Silvia Mazza
Leggi i suoi articoliSpazi quadruplicati rispetto alla vecchia sede (4.476 metri quadrati contro i 1.100 dell’ex Filanda, riconvertita a spazio per mostre), triplicate le opere esposte (750 invece che 250): il 17 giugno scorso è stato finalmente inaugurato il nuovo Museo Interdisciplinare Regionale, in un ampio parco museale, che con i suoi oltre 17mila metri quadrati è uno dei più grandi del Meridione. I settori aperti, secondo un ordinamento cronologico e per tipologie integrate, dal Medioevo fino a quello nuovo dell’Ottocento e a un’ultima opera alle soglie del sisma del 1908, completano il percorso inaugurato nel dicembre scorso (cfr. n. 371, gen. ’17, p. 31 ed edizione online 15 dic. ’16 per un’anticipazione del percorso espositivo) con il settore Archeologico e l’Ala nord con Montorsoli, Caravaggio e i Caravaggeschi.
Ancora niente servizi al pubblico. Punto debole è l’allestimento dell’artista simbolo del museo, Antonello da Messina: per creare una spazialità museale a parte per il «Polittico di san Gregorio» si è finito per inscatolarlo in una cappelletta lignea, con la tavoletta bifronte («Ecce Homo» e «Madonna con Bambino») sistemata all’esterno.

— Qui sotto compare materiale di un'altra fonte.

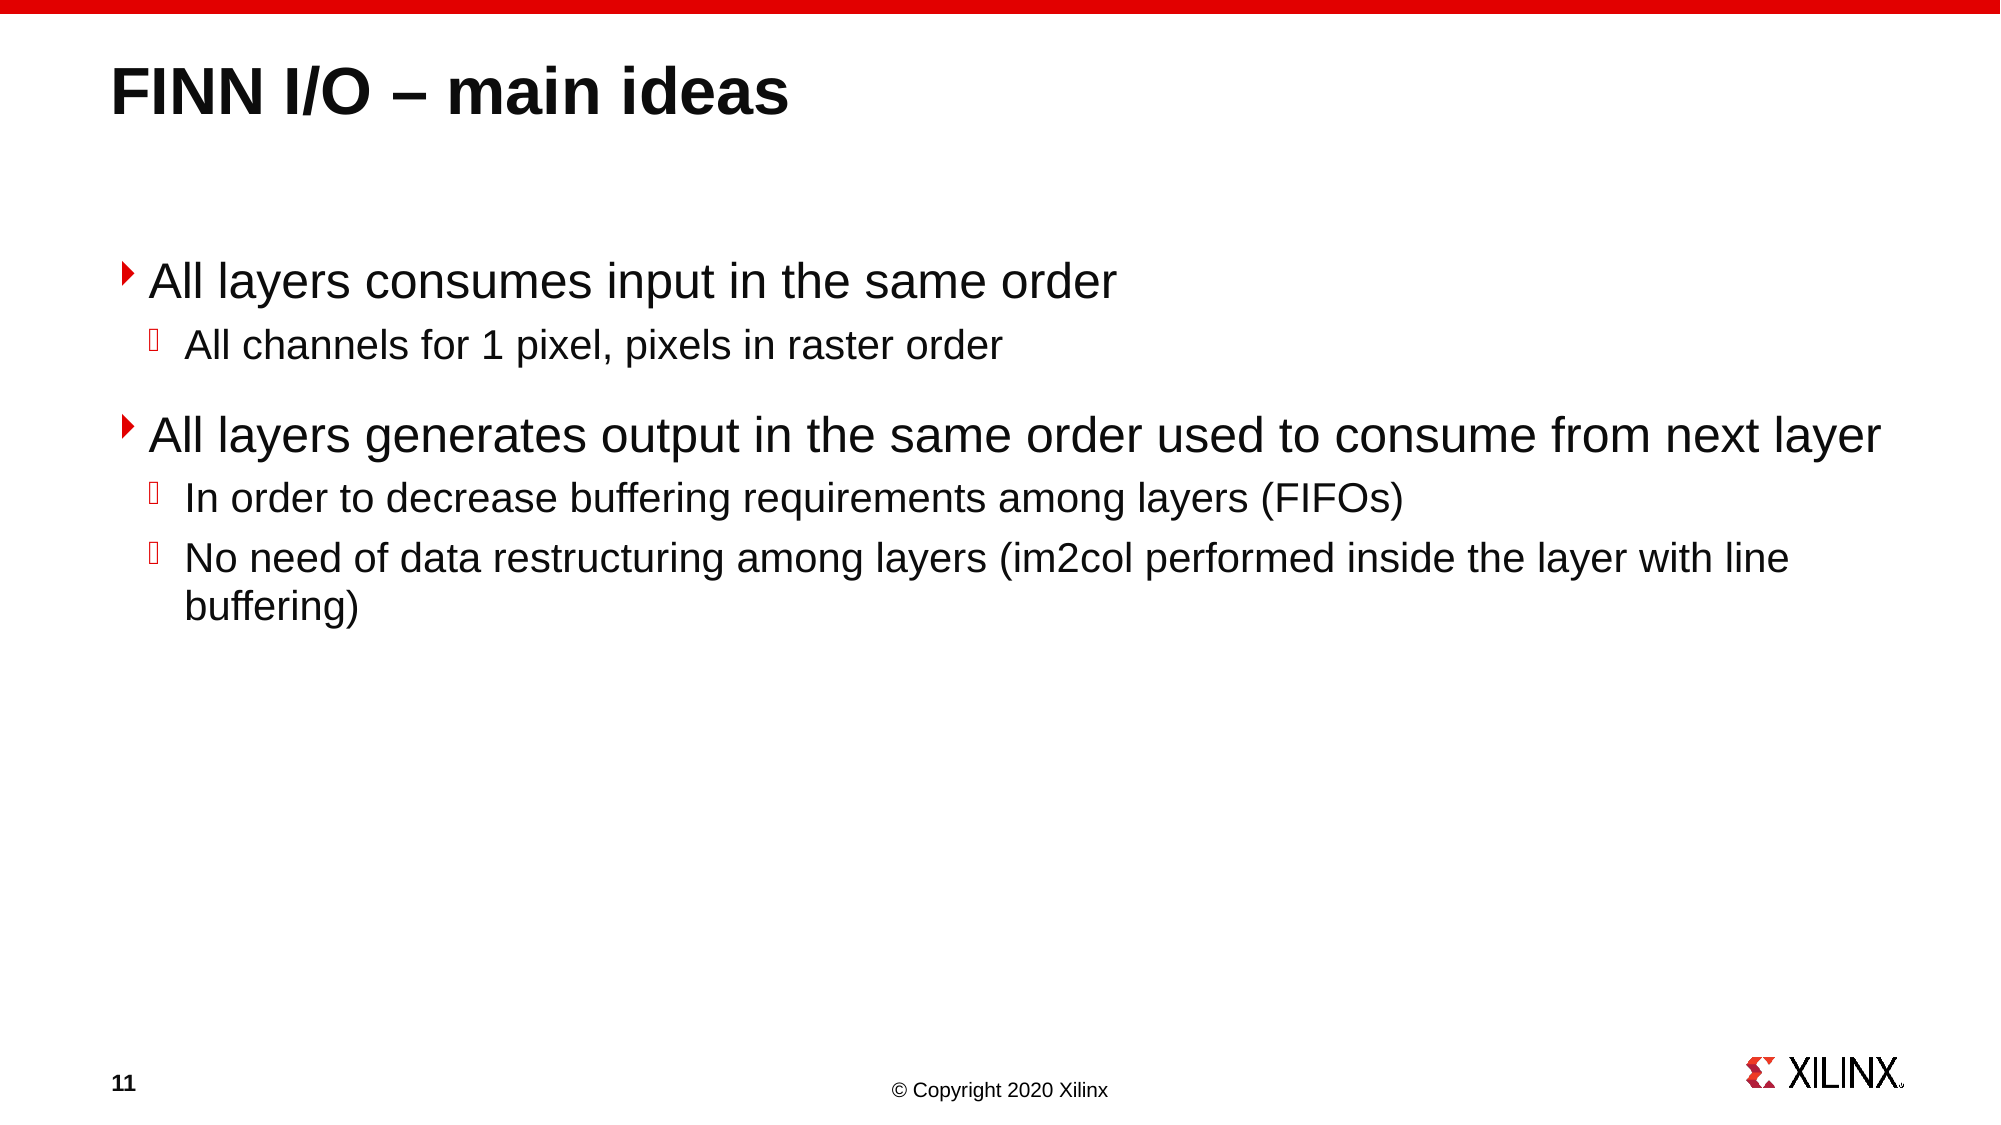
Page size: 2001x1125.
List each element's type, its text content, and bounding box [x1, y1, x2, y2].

title FINN I/O – main ideas [95, 50, 1905, 210]
slide_number 11 [96, 1043, 257, 1104]
picture [1745, 1056, 1905, 1089]
list All layers consumes input in the same order All channels for 1 pixel, pixels in raster order All layers generates output in the same order used to consume from next layer In order to decrease buffering requirements among layers (FIFOs) No need of data restructuring among layers (im2col performed inside the layer with line buffering) [95, 241, 1905, 1002]
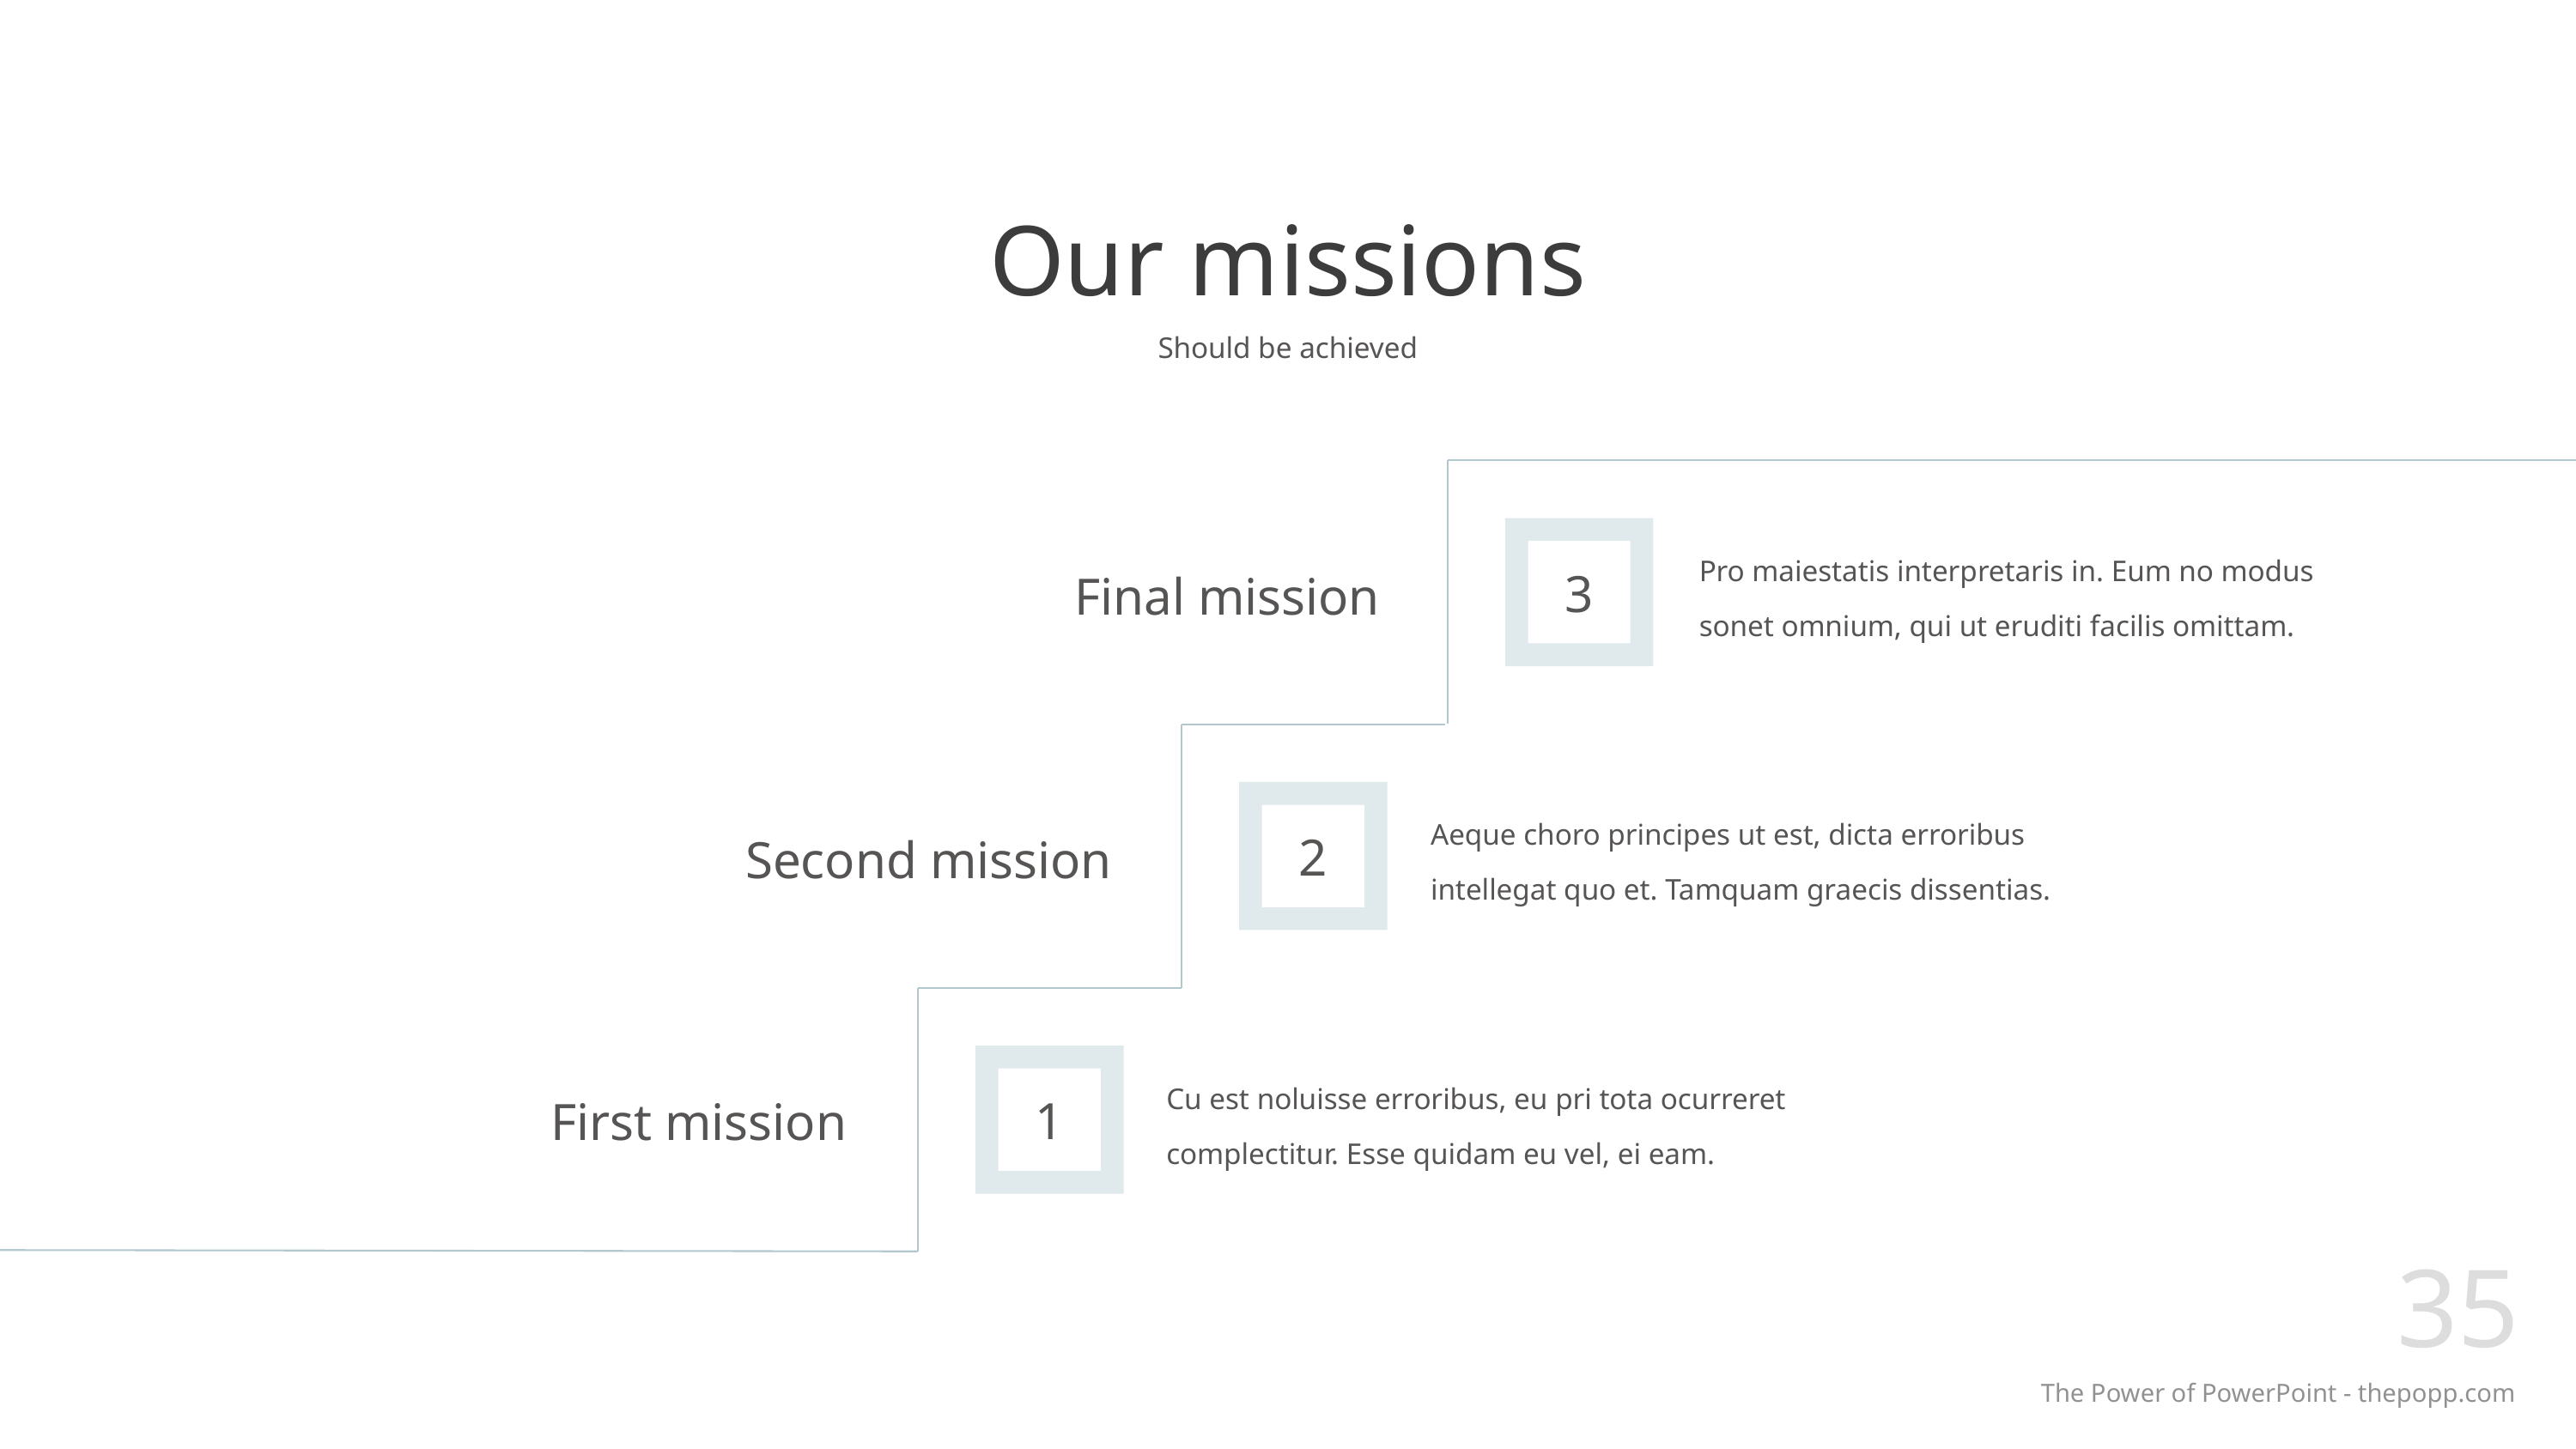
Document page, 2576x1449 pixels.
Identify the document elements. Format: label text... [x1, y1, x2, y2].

list Cu est noluisse erroribus, eu pri tota ocurreret complectitur. Esse quidam eu vel, ei eam. [1153, 1041, 1846, 1189]
list 3 [1528, 528, 1631, 657]
list First mission [273, 1074, 860, 1167]
list Second mission [538, 812, 1125, 906]
list Should be achieved [425, 323, 2151, 385]
list Aeque choro principes ut est, dicta erroribus intellegat quo et. Tamquam graecis dissentias. [1418, 777, 2111, 925]
title Our missions [425, 176, 2151, 323]
list Pro maiestatis interpretaris in. Eum no modus sonet omnium, qui ut eruditi facilis omittam. [1686, 513, 2379, 661]
list 1 [998, 1055, 1101, 1184]
footer The Power of PowerPoint - thepopp.com [1573, 1354, 2529, 1432]
slide_number 35 [2150, 1250, 2532, 1393]
list 2 [1261, 791, 1364, 920]
list Final mission [806, 548, 1394, 641]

Ma da quanti anni si attendeva il nuovo museo? I conti non sono presto fatti. Ne sono passati 22 se consideriamo il 1995, anno di completamento dell’edificio che, malgrado gli interventi correttivi, mal cela i segni di questa datazione; diventano 33 dalla posa della prima pietra; se consideriamo, invece, che il museo era una «priorità» già all’indomani del sisma del 1908 e che la prima ipotesi progettuale, quella di Valenti, è del 1916, si può ben dire che è da oltre un secolo che la comunità messinese attendeva che la sua memoria fosse risarcita attraverso la narrazione museale dell’importante passato storico artistico recuperato dopo il sisma.
Una storia fatta di fondi inadeguati (in totale 11.088.800 euro) e di rattoppi a falle progettuali, alle quali si dovrà ancora rimediare con soluzioni tecnologiche e architettoniche, che ne avevano fatto un museo dal tetto colabrodo e un open space senza pareti per l’esposizione delle opere d’arte (off limits per le grandi tele del Sei-Settecento). A tutto questo ha cercato di rimediare il nuovo ordinamento scientifico, affidato a molte teste: quelle dei diversi direttori che si sono succeduti, fino all’attuale, Caterina Di Giacomo.